# Whiskas wet pouch food



## Claiken (Dec 18, 2007)

I have a quesiton... I have a pouch downstairs that got forgotten about for some time. im not sure quite how old it is, but it is the previous package layout. lol. so im wondering if its unopened, does it go bad? Id like to give Boo some, but i dont want to give her bad food.

anyone have any advice? I couldnt see an expiration date on it at all.


----------



## marie73 (Jul 12, 2006)

It should be crimped on the bottom or top. You may have to look very closely. If in doubt, don't use it.


----------



## Claiken (Dec 18, 2007)

the only number i can find is the bar code, and some number in blue thats definately not a date.

i was hoping there was somewhere online i could punch in the blue number or the bar code number and see if its still good, but its not looking good. i dont see a date at all... punched in or in ink.

is there somewhere like that that i can punch in a number?


----------



## melysion (Mar 12, 2007)

How annoying. It doesn't have a best before date?


----------



## Claiken (Dec 18, 2007)

nope, not a thing.

I even checked out the new one that i know is good, and unless i ripped it off the top, that one doesnt have one either. Its in the fridge right now although it doesnt say refridgerate unused portion... hopefully that was still a good idea. lol.


----------



## Claiken (Dec 18, 2007)

I guess all cat things are not about dates. i just noticed that the temptations treats dont have a date either (but i know theyre ok, i just bought them). Theres some pounce moist treats that i can tell are bad, as theyre not moist anymore... but no date on them either.

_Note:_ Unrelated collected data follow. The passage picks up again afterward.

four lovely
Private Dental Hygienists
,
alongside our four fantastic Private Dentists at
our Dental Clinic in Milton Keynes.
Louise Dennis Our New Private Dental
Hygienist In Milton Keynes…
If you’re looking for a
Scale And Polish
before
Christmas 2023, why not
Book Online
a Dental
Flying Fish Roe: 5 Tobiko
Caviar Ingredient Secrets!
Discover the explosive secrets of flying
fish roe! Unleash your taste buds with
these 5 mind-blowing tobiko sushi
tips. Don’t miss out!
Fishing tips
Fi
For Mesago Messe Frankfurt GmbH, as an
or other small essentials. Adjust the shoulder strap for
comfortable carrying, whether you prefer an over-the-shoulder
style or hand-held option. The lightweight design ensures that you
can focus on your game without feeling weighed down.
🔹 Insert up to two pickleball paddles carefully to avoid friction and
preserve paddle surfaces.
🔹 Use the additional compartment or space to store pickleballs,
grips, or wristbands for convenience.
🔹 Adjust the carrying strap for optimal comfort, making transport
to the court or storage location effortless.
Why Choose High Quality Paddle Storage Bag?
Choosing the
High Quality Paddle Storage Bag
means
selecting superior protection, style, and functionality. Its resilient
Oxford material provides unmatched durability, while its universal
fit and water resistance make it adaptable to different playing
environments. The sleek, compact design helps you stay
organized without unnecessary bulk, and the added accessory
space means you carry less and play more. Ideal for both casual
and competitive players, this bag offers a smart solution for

do all cat things just not expire??? lol


----------



## doodlebug (May 13, 2006)

It's one pouch...it's not worth the risk of your cat getting sick. Throw it away.

For future reference, you might want to write the company and ask how you can tell whether it has expired.


----------



## Claiken (Dec 18, 2007)

doodlebug said:


> It's one pouch...it's not worth the risk of your cat getting sick. Throw it away.
> 
> For future reference, you might want to write the company and ask how you can tell whether it has expired.

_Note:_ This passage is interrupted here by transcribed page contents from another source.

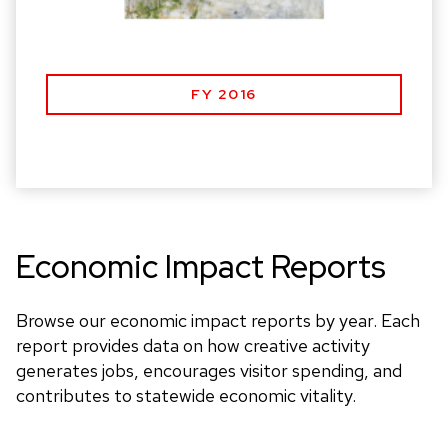
FY 2016
Economic Impact Reports
Browse our economic impact reports by year. Each
report provides data on how creative activity
generates jobs, encourages visitor spending, and
contributes to statewide economic vitality.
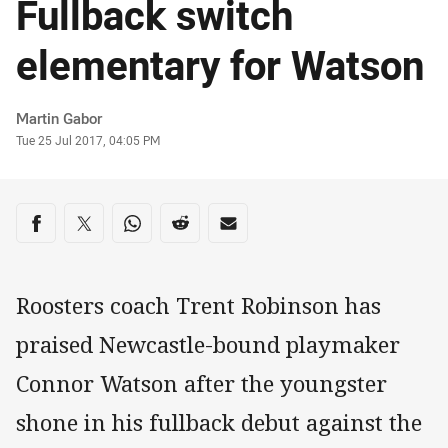
Fullback switch
elementary for Watson
Author
Martin Gabor
Timestamp
Tue 25 Jul 2017, 04:05 PM
Share on social media
Share via Facebook
Share via Twitter
Share via Whats-app
Share via Reddit
Share via Email
Roosters coach Trent Robinson has
praised Newcastle-bound playmaker
Connor Watson after the youngster
shone in his fullback debut against the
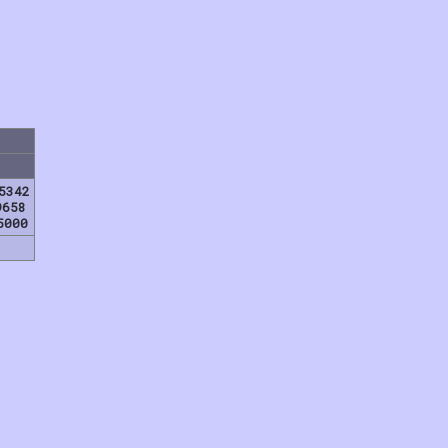
5342
9658
5000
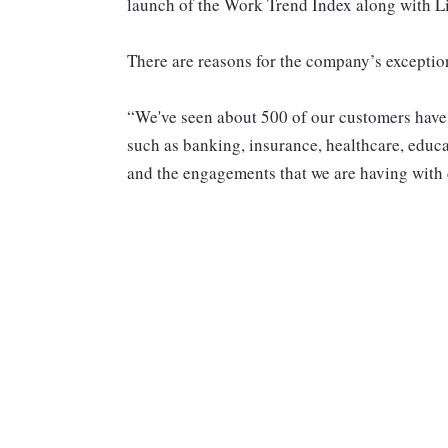
launch of the Work Trend Index along with L
There are reasons for the company’s excepti
“We've seen about 500 of our customers have
such as banking, insurance, healthcare, educ
and the engagements that we are having with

i actually already have written them an email... nothing back yet.


----------



## Claiken (Dec 18, 2007)

well i got something back...

this may be useful to some of you as well...

if your having trouble decoding the seemingly jibberish on your whiskas product, the first three numbers of the ink numbers (not the barcode) are all you need. say its "815abcde....."

the 8 means it was manufactured in 2008, and the 15 means the 15th week of 2008. They are good for 2 years after that week.


I dont get why they cant just put this in plain english... ?? but, at least i know how to read it now.


----------